One interesting point to reflect on is the fact that we have to do so many things to keep our body healthy. We never say that one has to forget these things. We never say that they are difficult. But we have given such priority, such importance to keeping our bodies healthy.
But what will we do to keep our mind healthy? And when medicine is offered to keep your mind healthy, then you might forget it. Sometimes we give reasons, but it is interesting to find out, why is there this difference? Why don’t we consider them equally important or consider the mind even more important? Sometimes I invite friends in Sri Lanka to come to the meditation centre, and they have many reasons why they are not able to come and so on. But if a doctor tells them: You have to enter the hospital immediately, you need to take some very important tests, they would not tell the doctor: No, no, I have so much to do, I cannot come!
So what we have to do is remember the priorities that we have made in life. We have to be very clear in our minds about this.

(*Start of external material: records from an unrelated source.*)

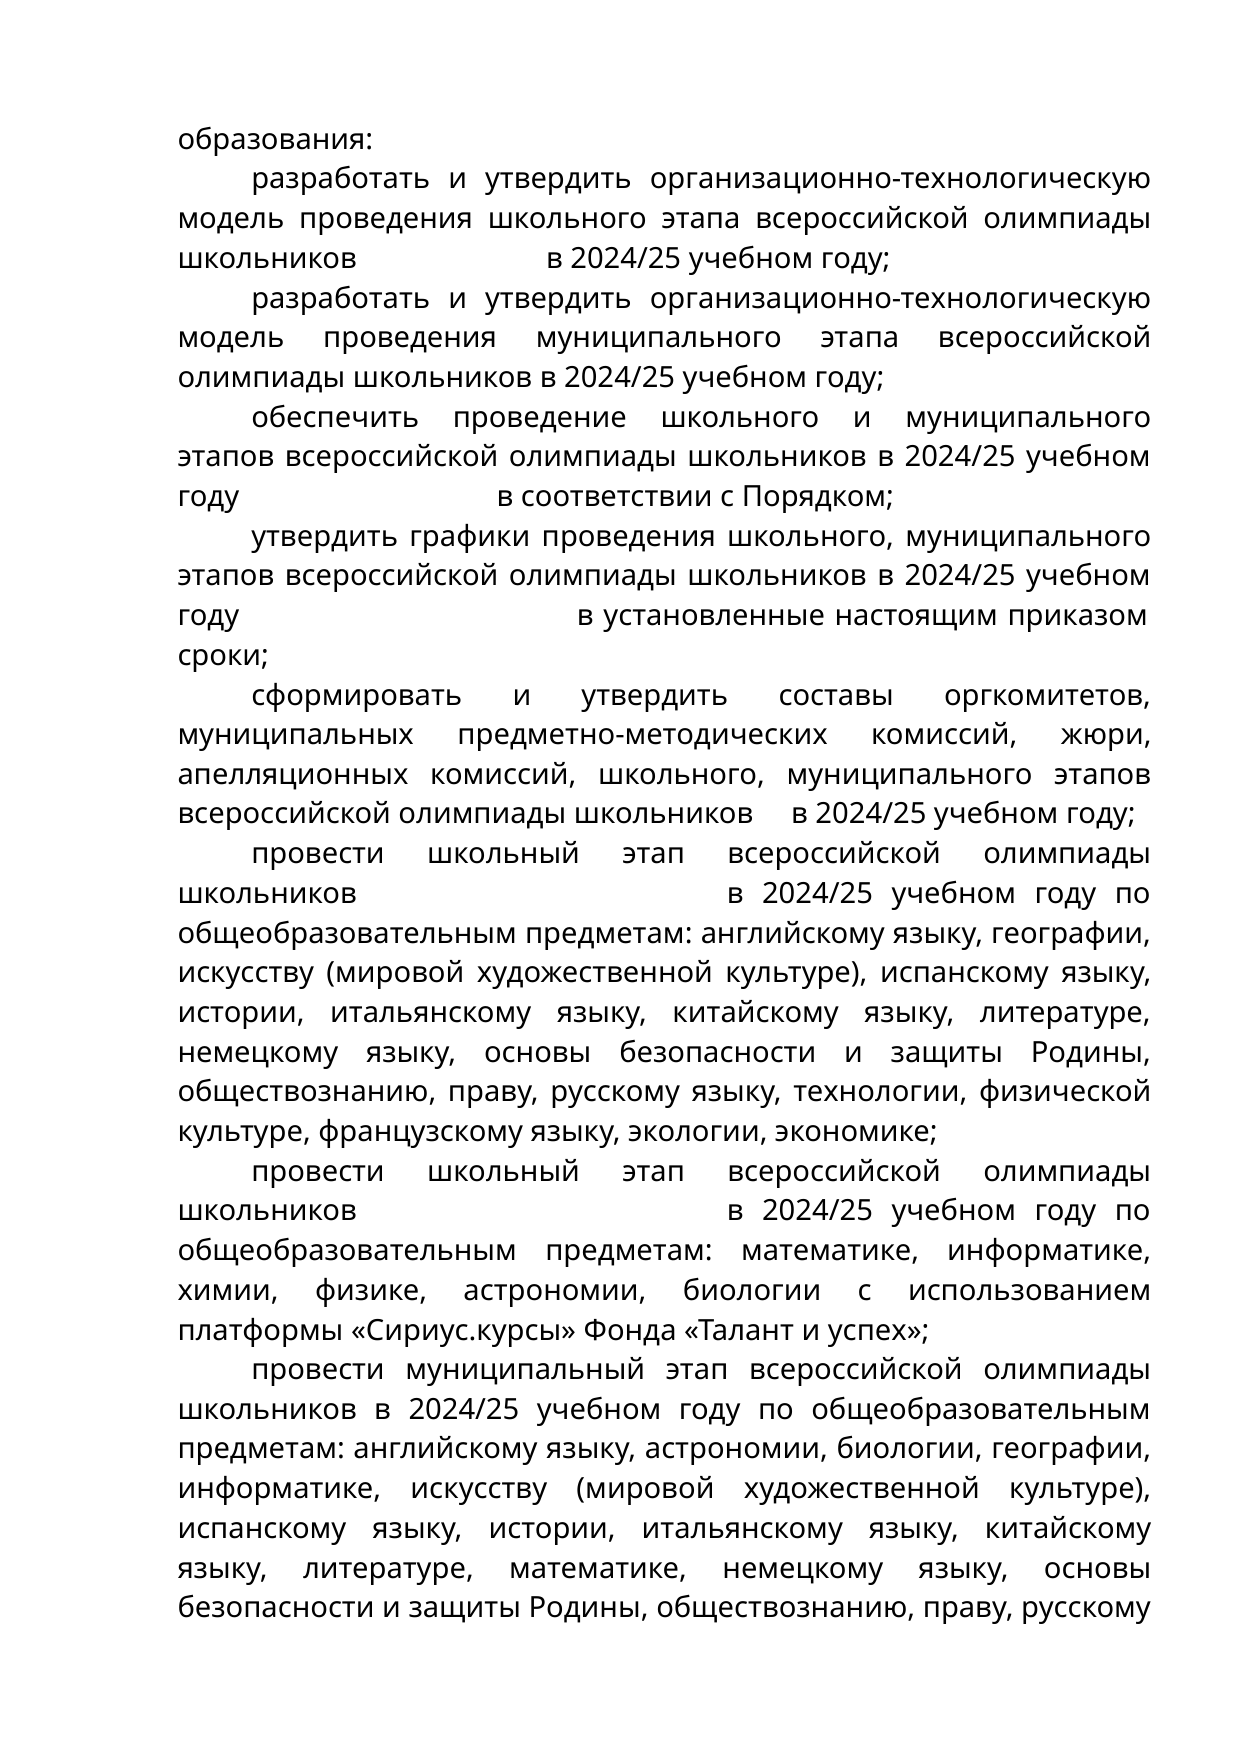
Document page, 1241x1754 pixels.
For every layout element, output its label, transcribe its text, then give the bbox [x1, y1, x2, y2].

text утвердить графики проведения школьного, муниципального этапов всероссийской олимпиады школьников в 2024/25 учебном году в установленные настоящим приказом сроки; [177, 515, 1152, 674]
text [177, 118, 1152, 158]
text разработать и утвердить организационно-технологическую модель проведения школьного этапа всероссийской олимпиады школьников в 2024/25 учебном году; [177, 158, 1152, 277]
text провести школьный этап всероссийской олимпиады школьников в 2024/25 учебном году по общеобразовательным предметам: математике, информатике, химии, физике, астрономии, биологии с использованием платформы «Сириус.курсы» Фонда «Талант и успех»; [177, 1150, 1152, 1348]
text сформировать и утвердить составы оргкомитетов, муниципальных предметно-методических комиссий, жюри, апелляционных комиссий, школьного, муниципального этапов всероссийской олимпиады школьников в 2024/25 учебном году; [177, 674, 1152, 832]
text обеспечить проведение школьного и муниципального этапов всероссийской олимпиады школьников в 2024/25 учебном году в соответствии с Порядком; [177, 396, 1152, 515]
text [177, 1348, 1152, 1626]
text провести школьный этап всероссийской олимпиады школьников в 2024/25 учебном году по общеобразовательным предметам: английскому языку, географии, искусству (мировой художественной культуре), испанскому языку, истории, итальянскому языку, китайскому языку, литературе, немецкому языку, основы безопасности и защиты Родины, обществознанию, праву, русскому языку, технологии, физической культуре, французскому языку, экологии, экономике; [177, 832, 1152, 1150]
text разработать и утвердить организационно-технологическую модель проведения муниципального этапа всероссийской олимпиады школьников в 2024/25 учебном году; [177, 277, 1152, 396]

The priorities we have in life – it is okay to have different priorities – but what is the priority we have given to the spiritual life? So I would say, everything revolves around that question.
Another aspect of this is to explore the question: How to find a motivation, an interest for meditation, in everyday life? There I would say, I think much depends on the way we relate to meditation. If we can find meditation interesting, if we can experience meditation as discovering, learning, experimenting, exploring, then we have a different relationship to meditation. Because if you are enjoying something, if you find it interesting, then naturally you feel like doing it.
One thing that prevents us from having this connection is having strong expectations about results. In this connection the Buddha has said something very beautiful, very interesting. He says: When a gardener plants some trees, if he is a good gardener, he should enjoy what he is doing and he should not be concerned or worried about when the flowers will bloom, thinking: Are the flowers coming? Are the vegetables coming? Because then he loses that joy and liveliness and the fun of it. But if he can really enjoy what he is doing, find it interesting, find it challenging – that is good enough.